Arab governments were muted in their response to the US attacks Monday but on the streets there was a strong mood running in favor of Osama bin Laden, who is emerging as a much more formidable opponent than the US and Britain first believed. The US attacks on Afghanistan threaten to leave him more powerful than before. A widespread feeling among many Arabs is that he, rather than the US, is winning the war.
Bin Laden is successfully polarizing opinion. He proved tactically astute on Sunday in releasing his video soon after the attack. His videotaped interview was designed to address the three main Arab grievances: the Israeli-Palestinian conflict; Iraqi sanctions; and the presence of US troops in Saudi Arabia.

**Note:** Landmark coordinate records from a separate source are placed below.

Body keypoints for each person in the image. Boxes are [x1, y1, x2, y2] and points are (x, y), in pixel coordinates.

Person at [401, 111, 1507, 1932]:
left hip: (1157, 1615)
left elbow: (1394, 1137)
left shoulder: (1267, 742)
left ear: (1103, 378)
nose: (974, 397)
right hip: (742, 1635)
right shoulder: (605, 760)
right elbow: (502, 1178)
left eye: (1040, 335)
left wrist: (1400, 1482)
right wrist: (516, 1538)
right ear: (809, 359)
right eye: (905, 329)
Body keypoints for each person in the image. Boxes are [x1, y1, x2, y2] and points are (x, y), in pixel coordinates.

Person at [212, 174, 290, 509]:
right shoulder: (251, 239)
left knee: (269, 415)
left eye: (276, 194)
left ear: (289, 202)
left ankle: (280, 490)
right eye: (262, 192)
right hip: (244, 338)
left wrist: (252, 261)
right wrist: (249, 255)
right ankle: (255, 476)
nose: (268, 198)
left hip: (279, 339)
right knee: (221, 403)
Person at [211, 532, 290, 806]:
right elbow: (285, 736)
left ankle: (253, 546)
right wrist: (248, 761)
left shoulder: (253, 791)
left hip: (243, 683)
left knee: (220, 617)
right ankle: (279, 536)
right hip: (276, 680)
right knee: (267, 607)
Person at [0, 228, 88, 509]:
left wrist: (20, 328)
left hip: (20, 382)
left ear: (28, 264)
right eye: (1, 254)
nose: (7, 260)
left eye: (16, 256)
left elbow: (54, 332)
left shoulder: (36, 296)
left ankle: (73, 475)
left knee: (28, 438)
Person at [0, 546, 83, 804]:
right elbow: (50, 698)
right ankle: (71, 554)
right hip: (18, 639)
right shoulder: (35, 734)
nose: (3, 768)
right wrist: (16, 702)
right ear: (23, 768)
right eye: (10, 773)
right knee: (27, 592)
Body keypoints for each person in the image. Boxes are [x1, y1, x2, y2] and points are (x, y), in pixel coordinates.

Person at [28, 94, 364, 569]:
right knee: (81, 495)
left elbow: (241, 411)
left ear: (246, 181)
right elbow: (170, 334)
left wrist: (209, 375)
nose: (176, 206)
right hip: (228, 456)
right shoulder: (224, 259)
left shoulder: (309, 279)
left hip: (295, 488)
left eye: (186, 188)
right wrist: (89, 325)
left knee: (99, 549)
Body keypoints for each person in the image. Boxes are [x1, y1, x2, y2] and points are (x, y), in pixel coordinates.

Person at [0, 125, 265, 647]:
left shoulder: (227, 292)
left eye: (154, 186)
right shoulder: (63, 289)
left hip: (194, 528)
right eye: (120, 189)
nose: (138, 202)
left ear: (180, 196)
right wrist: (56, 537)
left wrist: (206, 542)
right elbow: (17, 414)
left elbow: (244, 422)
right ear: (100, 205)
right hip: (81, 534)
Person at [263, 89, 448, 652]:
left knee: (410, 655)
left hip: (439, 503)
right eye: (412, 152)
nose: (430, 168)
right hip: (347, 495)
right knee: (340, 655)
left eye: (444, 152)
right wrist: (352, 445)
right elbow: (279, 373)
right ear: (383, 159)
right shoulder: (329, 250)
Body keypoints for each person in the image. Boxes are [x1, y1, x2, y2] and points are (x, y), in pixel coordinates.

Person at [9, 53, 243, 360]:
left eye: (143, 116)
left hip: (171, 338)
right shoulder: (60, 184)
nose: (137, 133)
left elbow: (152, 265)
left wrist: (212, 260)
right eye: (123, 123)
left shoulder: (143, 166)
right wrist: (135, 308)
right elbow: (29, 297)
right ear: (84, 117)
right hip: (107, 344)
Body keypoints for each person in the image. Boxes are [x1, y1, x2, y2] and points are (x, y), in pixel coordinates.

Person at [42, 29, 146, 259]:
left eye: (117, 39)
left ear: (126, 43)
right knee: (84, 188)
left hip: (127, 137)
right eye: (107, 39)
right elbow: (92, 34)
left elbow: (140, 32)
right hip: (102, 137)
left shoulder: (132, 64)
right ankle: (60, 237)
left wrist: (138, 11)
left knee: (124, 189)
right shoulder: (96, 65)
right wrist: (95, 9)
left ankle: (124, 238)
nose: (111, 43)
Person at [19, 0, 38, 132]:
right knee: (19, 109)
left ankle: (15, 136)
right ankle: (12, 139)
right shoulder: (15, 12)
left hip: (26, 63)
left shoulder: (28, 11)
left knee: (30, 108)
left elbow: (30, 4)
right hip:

He also referred to America's atom bombs on Hiroshima and Nagasaki as an example of US "world crime."
PHOTO: AP
It is risky to generalize too much, but there was repeated support in the Middle East yesterday for bin Laden's portrayal of the conflict as a black and white one between the West and Islam. "It is clear that this war targets the Islamic and Muslim renaissance," Jamil Abu-Baker, a spokesman for the Muslim Brotherhood, the biggest opposition group in Jordan, said yesterday.
Abu Hassan, 50, a real-estate employee in pro-western Bahrain, responded positively to bin Laden's call for a jihad against the west, saying all Muslims should "rise and support" Afghanistan.
"America wants to control the world. Are Israeli attacks on Palestinians not a terrorist act? Would America bomb Israel?" he asked.
There were few street demonstrations, though that could change if there are pictures of Afghan civilian dead. Where people did take to the streets, it was in support of bin Laden. In a Palestinian demonstration in Gaza yesterday, in which two were shot dead in clashes with Palestinian police, students carried pictures of bin Laden and chanted his name. Outside the Middle East, there were demonstrations in support of bin Laden in Muslim countries in Africa and Asia. In the Sudan, students chanted: "Long live bin Laden." At Zagazig University north of Cairo, students chanted: "Our rulers, why are you silent? Have you got orders from America?"
In Kuwait, one of the few Arab governments vocally to support the US yesterday, even moderates such as Hadi Abbas, a shopkeeper, 25, acknowledged the power of bin Laden. He said bin Laden should have targeted "military positions, not innocent civilians" but he felt he was a "a strong Muslim personality."
Ali Muhsen Hamid, ambassador of the Arab League in London, insisted support for bin Laden was confined to a tiny minority: "No one believes bin Laden will liberate Palestine or the Golan. He is not serving the interest of the Arab world or Islam." But he admitted: "Maybe now he will get support or sympathy because people will think he is the victim of a war that is unjust and without concrete evidence. But no one feels bin Laden is the right person to claim he is capable of liberating occupied territory." He was dismissive of the bin Laden video: "It is mere rhetoric. What matters in Palestine is the intifada, not a cry from the mountains of Afghanistan."
But what should be a matter of concern to the US and British governments is the way bin Laden held on to the video until the raids started. He has had five years to plan his offensive and each move so far appears to be well thought out. His strategy is to suck the US into a regional conflict in the hope that the repercussions will destabilize countries such as Saudi Arabia, making them vulnerable to Islamic fundamentalist groups.
Some thought the video, far from being astute, might have negative repercussions. Mohammad Sayed Said, a political scientist in Cairo, said that during the broadcast bin Laden "implicitly but strongly" admitted his guilt in the Sept. 11 attacks. That "may really backfire," he said. "People will think this is a confession of sorts and see it with revulsion." But Said's was a minority view.
Bin Laden's appeal is of the ascetic figure, living in a cave, defying the might of the US, and the video reinforced this image. A fundamentalist Muslim cleric in London, Abu Hamza, hailed the air strikes on Afghanistan as a success for bin Laden: "It was a night of victory for bin Laden because he has shown this is the sort of aggression the Americans have used against Palestine. It is like slapping a giant and running from him. If the Americans win this war, there will be no triumph for them."
While there is sympathy with the victims of the New York and Washington attacks, there is a widespread sense of injustice in the Middle East that bin Laden is being targeted without sufficient evidence, at least in public.
Hamza, from Yemen, who lost both hands and an eye fighting with Muslims in Bosnia, mirrored a view repeated throughout the Middle East yesterday: "Tony Blair has said the evidence against him would not stand up in a court of law. Surely that is not enough reason to start a war. I think the west is exaggerating it and turning bin Laden into a martyr."
That is the danger for the international coalition. If bin Laden is killed by a bomb or shot by special forces, he will become a martyr, a symbol of defiance for future Muslim fundamentalists. If he is captured and tried, he will pose a problem for whatever country holds him, leaving it vulnerable to repeated hostage-taking in attempts to free him.